Relating to language theory: I’m reminded of a chapter in Stephen Pinker‘s book The Blank Slate, in which he discusses the case of a young woman who has a developmental issue such that she is not able to reason or function independently, but is able to speak and tell long, detailed stories, which are completely fabricated, but which have an internally consistent grammar and a consistent storyline. In this chapter Pinker is pointing out that you can have a grasp of language, but no grasp of logic reasoning et cetera.
Relation to a consistent pattern of abstraction due to layers of complexity: the MIT book Structure and Interpretation of Computer Programs was switched from a from-the-ground-up, principles first, implementation of various topics, to essentially a goodie bag of scientific ways of using vast APIs and Python. And this is completely not a criticism of Abelson or Sussman: in fact, this reflects a deep insight; that they had the foresight and integrity to accurately reflect in the education. Hardware was too complex; now it’s been abstracted away. The operating system is a layer of abstraction, and the programming language is a layer of abstraction. And now there is a language which is not only a black box, but it’s also probabilistic… so it’s yet another layer of unpredictability.

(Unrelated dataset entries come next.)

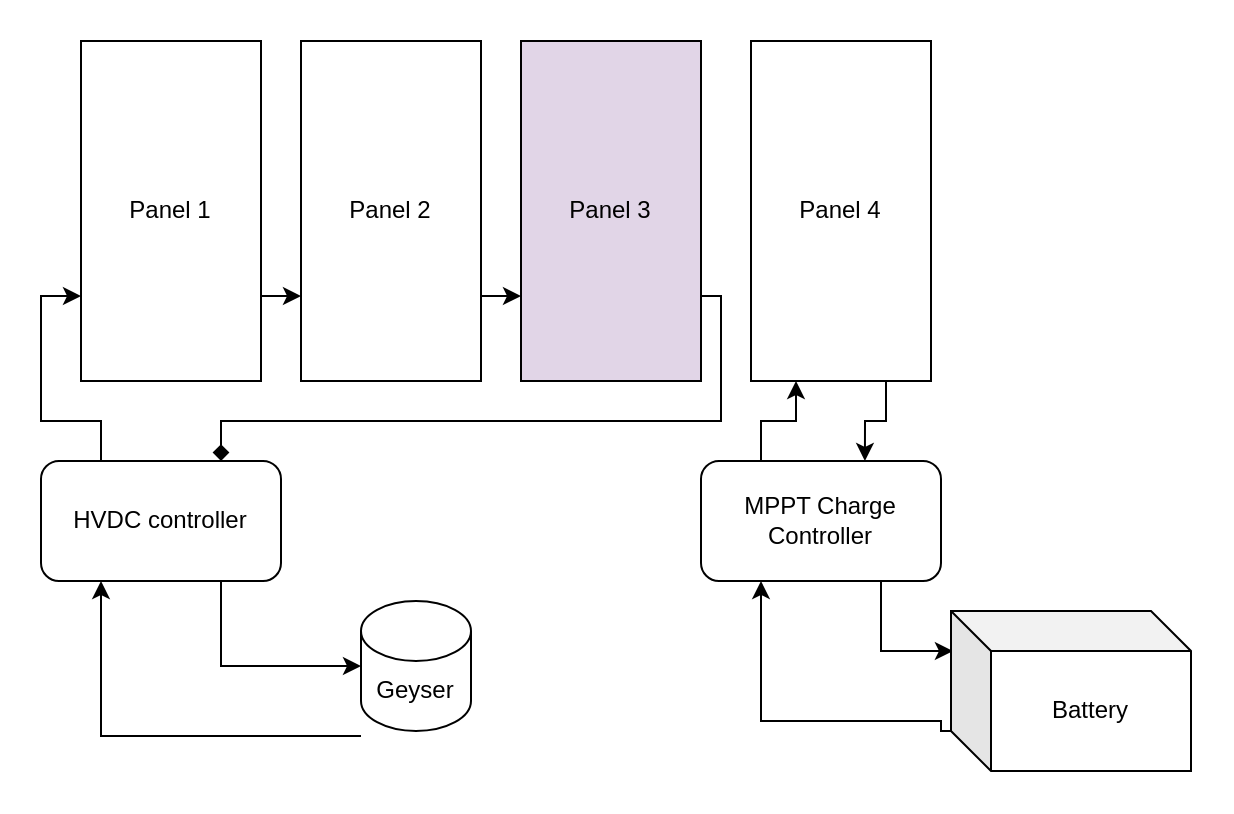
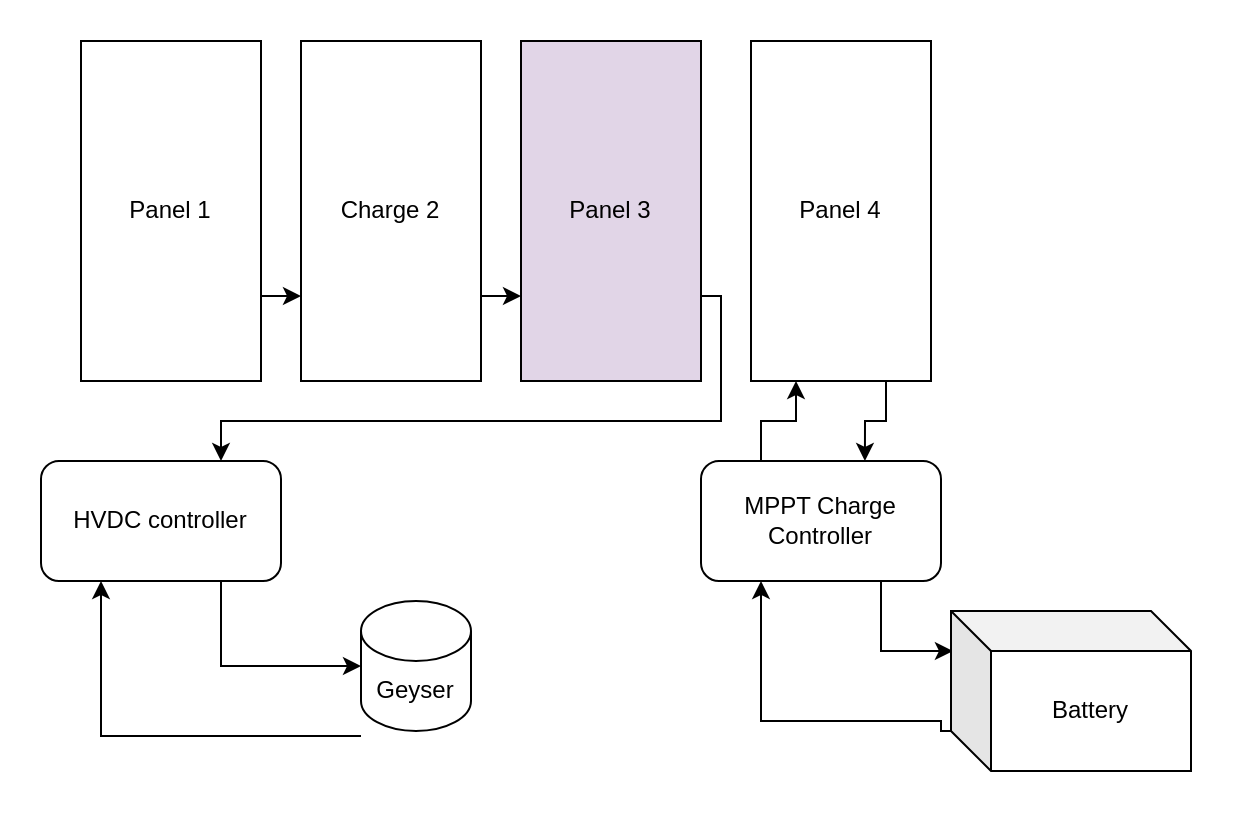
  <mxCell id="0" />
  <mxCell id="1" parent="0" />
  <mxCell id="2" style="edgeStyle=orthogonalEdgeStyle;rounded=0;orthogonalLoop=1;jettySize=auto;html=1;exitX=1;exitY=0.75;exitDx=0;exitDy=0;entryX=0;entryY=0.75;entryDx=0;entryDy=0;" edge="1" parent="1" source="3" target="5"><mxGeometry relative="1" as="geometry" /></mxCell>
  <mxCell id="3" value="Panel 1" style="rounded=0;whiteSpace=wrap;html=1;" vertex="1" parent="1"><mxGeometry x="40" y="20" width="90" height="170" as="geometry" /></mxCell>
  <mxCell id="4" style="edgeStyle=orthogonalEdgeStyle;rounded=0;orthogonalLoop=1;jettySize=auto;html=1;exitX=1;exitY=0.75;exitDx=0;exitDy=0;entryX=0;entryY=0.75;entryDx=0;entryDy=0;" edge="1" parent="1" source="5" target="7"><mxGeometry relative="1" as="geometry" /></mxCell>
- <mxCell id="5" value="Panel 2" style="rounded=0;whiteSpace=wrap;html=1;" vertex="1" parent="1"><mxGeometry x="150" y="20" width="90" height="170" as="geometry" /></mxCell>
- <mxCell id="6" style="edgeStyle=orthogonalEdgeStyle;rounded=0;orthogonalLoop=1;jettySize=auto;html=1;exitX=1;exitY=0.75;exitDx=0;exitDy=0;entryX=0.75;entryY=0;entryDx=0;entryDy=0;endArrow=diamond;" edge="1" parent="1" source="7" target="12"><mxGeometry relative="1" as="geometry"><Array as="points"><mxPoint x="360" y="148" /><mxPoint x="360" y="210" /><mxPoint x="110" y="210" /></Array></mxGeometry></mxCell>
+ <mxCell id="5" value="Charge 2" style="rounded=0;whiteSpace=wrap;html=1;" vertex="1" parent="1"><mxGeometry x="150" y="20" width="90" height="170" as="geometry" /></mxCell>
+ <mxCell id="6" style="edgeStyle=orthogonalEdgeStyle;rounded=0;orthogonalLoop=1;jettySize=auto;html=1;exitX=1;exitY=0.75;exitDx=0;exitDy=0;entryX=0.75;entryY=0;entryDx=0;entryDy=0;" edge="1" parent="1" source="7" target="12"><mxGeometry relative="1" as="geometry"><Array as="points"><mxPoint x="360" y="148" /><mxPoint x="360" y="210" /><mxPoint x="110" y="210" /></Array></mxGeometry></mxCell>
  <mxCell id="7" value="Panel 3" style="rounded=0;whiteSpace=wrap;html=1;fillColor=#e1d5e7;" vertex="1" parent="1"><mxGeometry x="260" y="20" width="90" height="170" as="geometry" /></mxCell>
  <mxCell id="8" style="edgeStyle=orthogonalEdgeStyle;rounded=0;orthogonalLoop=1;jettySize=auto;html=1;exitX=0.75;exitY=1;exitDx=0;exitDy=0;entryX=0.683;entryY=0;entryDx=0;entryDy=0;entryPerimeter=0;" edge="1" parent="1" source="9" target="17"><mxGeometry relative="1" as="geometry" /></mxCell>
  <mxCell id="9" value="Panel 4" style="rounded=0;whiteSpace=wrap;html=1;" vertex="1" parent="1"><mxGeometry x="375" y="20" width="90" height="170" as="geometry" /></mxCell>
- <mxCell id="10" style="edgeStyle=orthogonalEdgeStyle;rounded=0;orthogonalLoop=1;jettySize=auto;html=1;exitX=0.25;exitY=0;exitDx=0;exitDy=0;entryX=0;entryY=0.75;entryDx=0;entryDy=0;" edge="1" parent="1" source="12" target="3"><mxGeometry relative="1" as="geometry" /></mxCell>
  <mxCell id="11" style="edgeStyle=orthogonalEdgeStyle;rounded=0;orthogonalLoop=1;jettySize=auto;html=1;exitX=0.75;exitY=1;exitDx=0;exitDy=0;entryX=0;entryY=0.5;entryDx=0;entryDy=0;entryPerimeter=0;" edge="1" parent="1" source="12" target="14"><mxGeometry relative="1" as="geometry" /></mxCell>
  <mxCell id="12" value="HVDC controller" style="rounded=1;whiteSpace=wrap;html=1;" vertex="1" parent="1"><mxGeometry x="20" y="230" width="120" height="60" as="geometry" /></mxCell>
  <mxCell id="13" style="edgeStyle=orthogonalEdgeStyle;rounded=0;orthogonalLoop=1;jettySize=auto;html=1;exitX=0;exitY=0;exitDx=0;exitDy=67.5;exitPerimeter=0;entryX=0.25;entryY=1;entryDx=0;entryDy=0;" edge="1" parent="1" source="14" target="12"><mxGeometry relative="1" as="geometry" /></mxCell>
  <mxCell id="14" value="Geyser" style="shape=cylinder3;whiteSpace=wrap;html=1;boundedLbl=1;backgroundOutline=1;size=15;" vertex="1" parent="1"><mxGeometry x="180" y="300" width="55" height="65" as="geometry" /></mxCell>
  <mxCell id="15" style="edgeStyle=orthogonalEdgeStyle;rounded=0;orthogonalLoop=1;jettySize=auto;html=1;exitX=0.75;exitY=1;exitDx=0;exitDy=0;entryX=0.008;entryY=0.25;entryDx=0;entryDy=0;entryPerimeter=0;" edge="1" parent="1" source="17" target="19"><mxGeometry relative="1" as="geometry" /></mxCell>
  <mxCell id="16" style="edgeStyle=orthogonalEdgeStyle;rounded=0;orthogonalLoop=1;jettySize=auto;html=1;exitX=0.25;exitY=0;exitDx=0;exitDy=0;entryX=0.25;entryY=1;entryDx=0;entryDy=0;" edge="1" parent="1" source="17" target="9"><mxGeometry relative="1" as="geometry" /></mxCell>
  <mxCell id="17" value="MPPT Charge Controller" style="rounded=1;whiteSpace=wrap;html=1;" vertex="1" parent="1"><mxGeometry x="350" y="230" width="120" height="60" as="geometry" /></mxCell>
  <mxCell id="18" style="edgeStyle=orthogonalEdgeStyle;rounded=0;orthogonalLoop=1;jettySize=auto;html=1;exitX=0;exitY=0;exitDx=0;exitDy=60;exitPerimeter=0;entryX=0.25;entryY=1;entryDx=0;entryDy=0;" edge="1" parent="1" source="19" target="17"><mxGeometry relative="1" as="geometry"><Array as="points"><mxPoint x="470" y="360" /><mxPoint x="380" y="360" /></Array></mxGeometry></mxCell>
  <mxCell id="19" value="Battery" style="shape=cube;whiteSpace=wrap;html=1;boundedLbl=1;backgroundOutline=1;darkOpacity=0.05;darkOpacity2=0.1;" vertex="1" parent="1"><mxGeometry x="475" y="305" width="120" height="80" as="geometry" /></mxCell>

Dijkstra on anthropomorphism:
- People talking about “asking it..” and “it thinks…” etc. makes me feel icky.
- Quote from EWD854: I think anthropomorphism is worst of all. I have now seen programs “trying to do things”, “wanting to do things”, “believing things to be true”, “knowing things” etc. Don’t be so naive as to believe that this use of language is harmless. It invites the programmer to identify himself with the execution of the program and almost forces upon him the use of operational semantics.
The Lisp Curse: see my other article
A prior colleague remarked, “Category theory is white magic, AI is black magic.” It stuck with me as it succinctly summarises much of the above.
Humans as machines: Dijkstra and Frank Herbert have this in common: Dijkstra railed against anthropomorphising machines, but he also argued against treating humans in mechnistic terms, i.e. treating them like machines. It’s a funny way to flip things around.